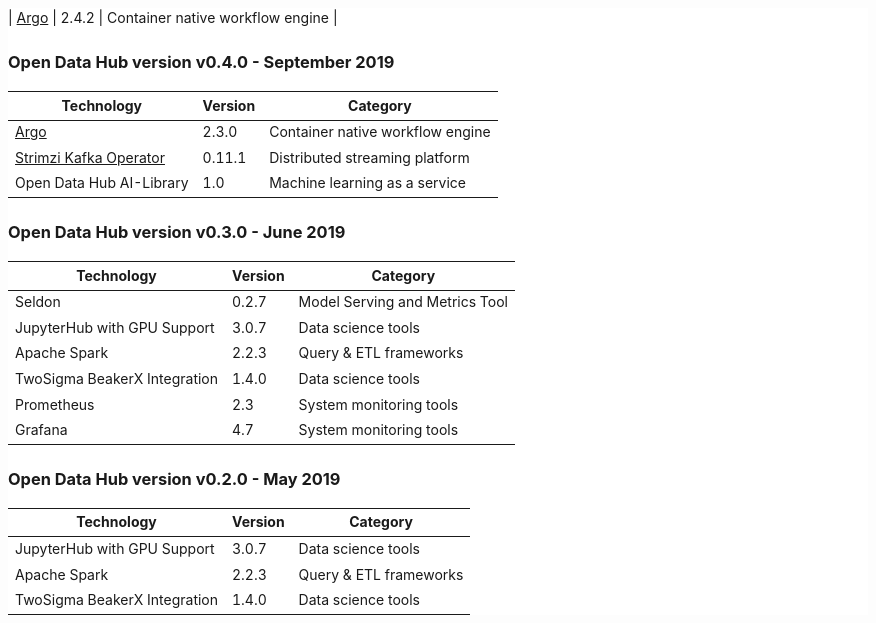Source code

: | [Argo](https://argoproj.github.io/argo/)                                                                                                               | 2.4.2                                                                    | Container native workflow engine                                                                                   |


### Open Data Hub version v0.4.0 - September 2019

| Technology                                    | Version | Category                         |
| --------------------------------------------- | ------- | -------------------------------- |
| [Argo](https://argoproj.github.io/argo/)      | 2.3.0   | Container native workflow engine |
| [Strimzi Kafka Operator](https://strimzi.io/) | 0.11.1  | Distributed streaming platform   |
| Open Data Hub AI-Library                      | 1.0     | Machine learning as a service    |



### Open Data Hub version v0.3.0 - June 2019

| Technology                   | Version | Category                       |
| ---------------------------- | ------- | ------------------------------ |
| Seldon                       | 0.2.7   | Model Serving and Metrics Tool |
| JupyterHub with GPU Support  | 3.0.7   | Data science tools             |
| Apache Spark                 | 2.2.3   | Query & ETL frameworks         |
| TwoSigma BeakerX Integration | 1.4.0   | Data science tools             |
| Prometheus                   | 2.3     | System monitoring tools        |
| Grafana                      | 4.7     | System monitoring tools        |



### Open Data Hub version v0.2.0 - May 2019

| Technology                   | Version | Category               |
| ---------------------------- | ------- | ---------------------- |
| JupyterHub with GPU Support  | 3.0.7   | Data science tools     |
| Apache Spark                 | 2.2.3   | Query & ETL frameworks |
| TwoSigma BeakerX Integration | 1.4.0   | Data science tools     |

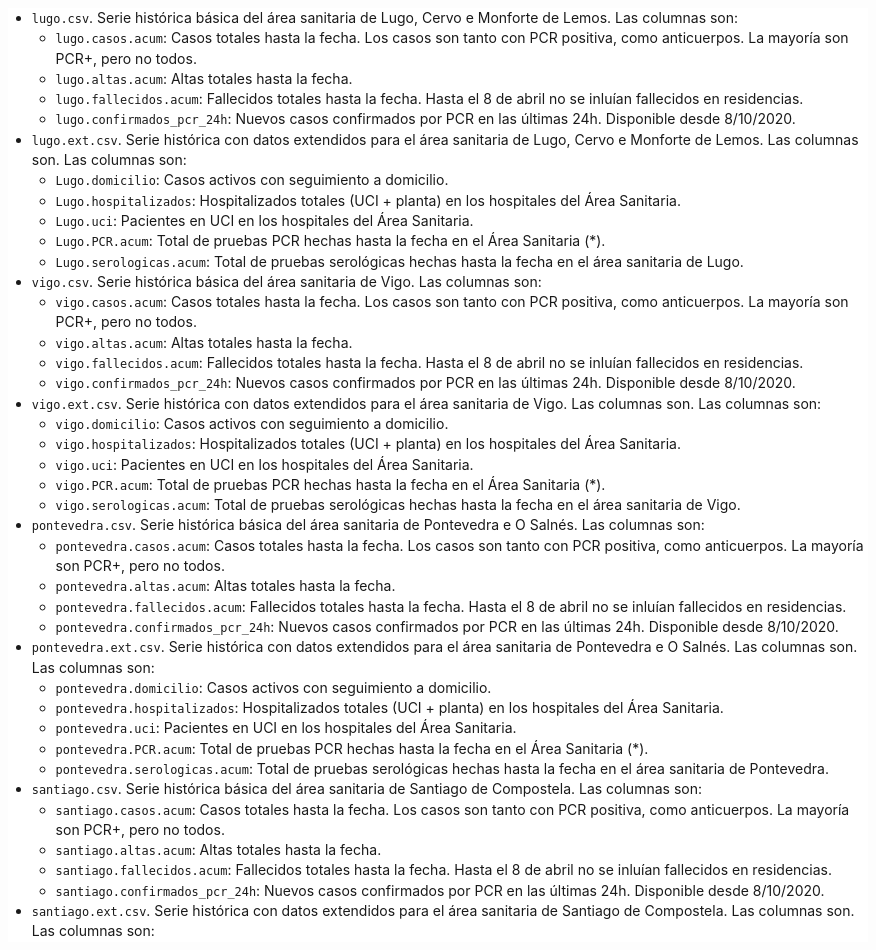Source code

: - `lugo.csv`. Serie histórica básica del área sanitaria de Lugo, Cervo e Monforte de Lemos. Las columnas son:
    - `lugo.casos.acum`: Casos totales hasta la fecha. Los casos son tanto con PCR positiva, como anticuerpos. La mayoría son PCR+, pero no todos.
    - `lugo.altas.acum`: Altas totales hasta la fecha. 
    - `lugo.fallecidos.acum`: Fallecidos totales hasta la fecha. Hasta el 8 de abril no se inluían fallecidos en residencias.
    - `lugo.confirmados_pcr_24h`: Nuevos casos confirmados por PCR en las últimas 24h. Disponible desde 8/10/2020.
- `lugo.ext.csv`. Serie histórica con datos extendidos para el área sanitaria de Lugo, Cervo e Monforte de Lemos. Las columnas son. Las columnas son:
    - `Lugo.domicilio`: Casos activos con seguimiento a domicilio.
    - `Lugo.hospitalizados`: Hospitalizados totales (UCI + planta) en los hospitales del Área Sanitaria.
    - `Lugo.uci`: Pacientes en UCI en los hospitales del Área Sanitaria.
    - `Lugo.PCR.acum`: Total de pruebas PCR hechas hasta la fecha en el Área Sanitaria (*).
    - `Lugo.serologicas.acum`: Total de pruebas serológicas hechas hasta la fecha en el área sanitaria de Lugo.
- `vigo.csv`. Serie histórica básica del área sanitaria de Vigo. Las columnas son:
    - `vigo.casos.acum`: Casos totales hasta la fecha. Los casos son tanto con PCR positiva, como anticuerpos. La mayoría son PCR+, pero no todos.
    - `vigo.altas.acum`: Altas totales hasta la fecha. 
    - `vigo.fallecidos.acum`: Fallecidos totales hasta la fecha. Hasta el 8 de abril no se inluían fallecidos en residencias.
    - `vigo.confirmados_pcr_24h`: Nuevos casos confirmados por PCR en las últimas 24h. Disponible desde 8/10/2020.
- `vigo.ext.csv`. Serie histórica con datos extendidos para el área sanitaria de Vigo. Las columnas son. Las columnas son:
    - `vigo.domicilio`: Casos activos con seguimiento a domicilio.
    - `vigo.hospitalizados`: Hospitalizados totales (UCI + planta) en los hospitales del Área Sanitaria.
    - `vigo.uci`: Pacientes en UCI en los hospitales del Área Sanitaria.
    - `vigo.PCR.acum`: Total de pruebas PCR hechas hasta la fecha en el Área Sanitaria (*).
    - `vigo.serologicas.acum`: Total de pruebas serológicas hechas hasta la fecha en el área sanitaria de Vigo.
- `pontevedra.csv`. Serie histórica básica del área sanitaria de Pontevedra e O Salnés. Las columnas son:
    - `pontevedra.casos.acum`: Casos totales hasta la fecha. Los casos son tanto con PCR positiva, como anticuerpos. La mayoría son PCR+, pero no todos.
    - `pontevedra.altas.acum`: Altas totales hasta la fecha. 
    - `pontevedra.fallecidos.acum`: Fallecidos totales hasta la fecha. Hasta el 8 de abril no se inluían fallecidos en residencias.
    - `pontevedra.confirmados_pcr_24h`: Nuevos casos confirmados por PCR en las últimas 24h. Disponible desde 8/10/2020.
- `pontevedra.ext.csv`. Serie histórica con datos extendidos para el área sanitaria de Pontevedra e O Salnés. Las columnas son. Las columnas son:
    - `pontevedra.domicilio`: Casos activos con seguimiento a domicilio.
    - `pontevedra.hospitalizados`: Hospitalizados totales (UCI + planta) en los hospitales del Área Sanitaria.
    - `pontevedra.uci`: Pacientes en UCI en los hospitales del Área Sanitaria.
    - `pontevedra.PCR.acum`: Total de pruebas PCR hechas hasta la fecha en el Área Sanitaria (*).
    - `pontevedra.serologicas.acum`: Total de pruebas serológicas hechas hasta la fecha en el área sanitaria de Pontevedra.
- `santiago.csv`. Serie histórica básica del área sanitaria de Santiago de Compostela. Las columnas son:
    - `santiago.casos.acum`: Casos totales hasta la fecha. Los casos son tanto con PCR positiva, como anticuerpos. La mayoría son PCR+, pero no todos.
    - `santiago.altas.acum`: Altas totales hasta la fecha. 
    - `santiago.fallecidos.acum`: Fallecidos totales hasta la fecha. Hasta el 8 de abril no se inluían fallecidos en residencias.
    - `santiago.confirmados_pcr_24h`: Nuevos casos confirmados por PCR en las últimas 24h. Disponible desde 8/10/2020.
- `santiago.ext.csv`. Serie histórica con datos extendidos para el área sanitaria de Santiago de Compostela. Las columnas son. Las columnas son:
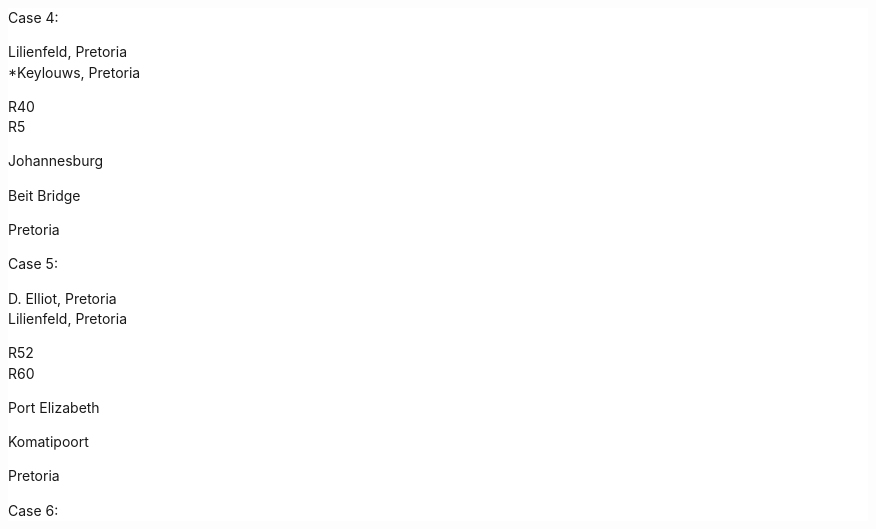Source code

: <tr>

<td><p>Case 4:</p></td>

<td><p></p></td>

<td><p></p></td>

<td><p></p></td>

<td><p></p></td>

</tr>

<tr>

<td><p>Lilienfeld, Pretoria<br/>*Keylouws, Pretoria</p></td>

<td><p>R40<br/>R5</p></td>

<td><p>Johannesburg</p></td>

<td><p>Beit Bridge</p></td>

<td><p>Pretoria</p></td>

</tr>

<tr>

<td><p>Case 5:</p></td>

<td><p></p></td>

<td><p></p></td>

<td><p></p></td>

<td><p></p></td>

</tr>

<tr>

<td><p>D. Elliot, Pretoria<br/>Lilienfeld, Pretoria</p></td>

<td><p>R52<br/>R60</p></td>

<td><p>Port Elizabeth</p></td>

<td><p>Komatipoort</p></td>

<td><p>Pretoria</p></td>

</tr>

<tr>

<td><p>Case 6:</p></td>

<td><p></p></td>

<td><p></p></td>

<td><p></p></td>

--------------------------------------------------

- [Problem to solve]:
Look through the entries and return each line that has the word "Pacientes" in it.

- [Solution to this task]:
    - `Lugo.uci`: Pacientes en UCI en los hospitales del Área Sanitaria.
    - `vigo.uci`: Pacientes en UCI en los hospitales del Área Sanitaria.
    - `pontevedra.uci`: Pacientes en UCI en los hospitales del Área Sanitaria.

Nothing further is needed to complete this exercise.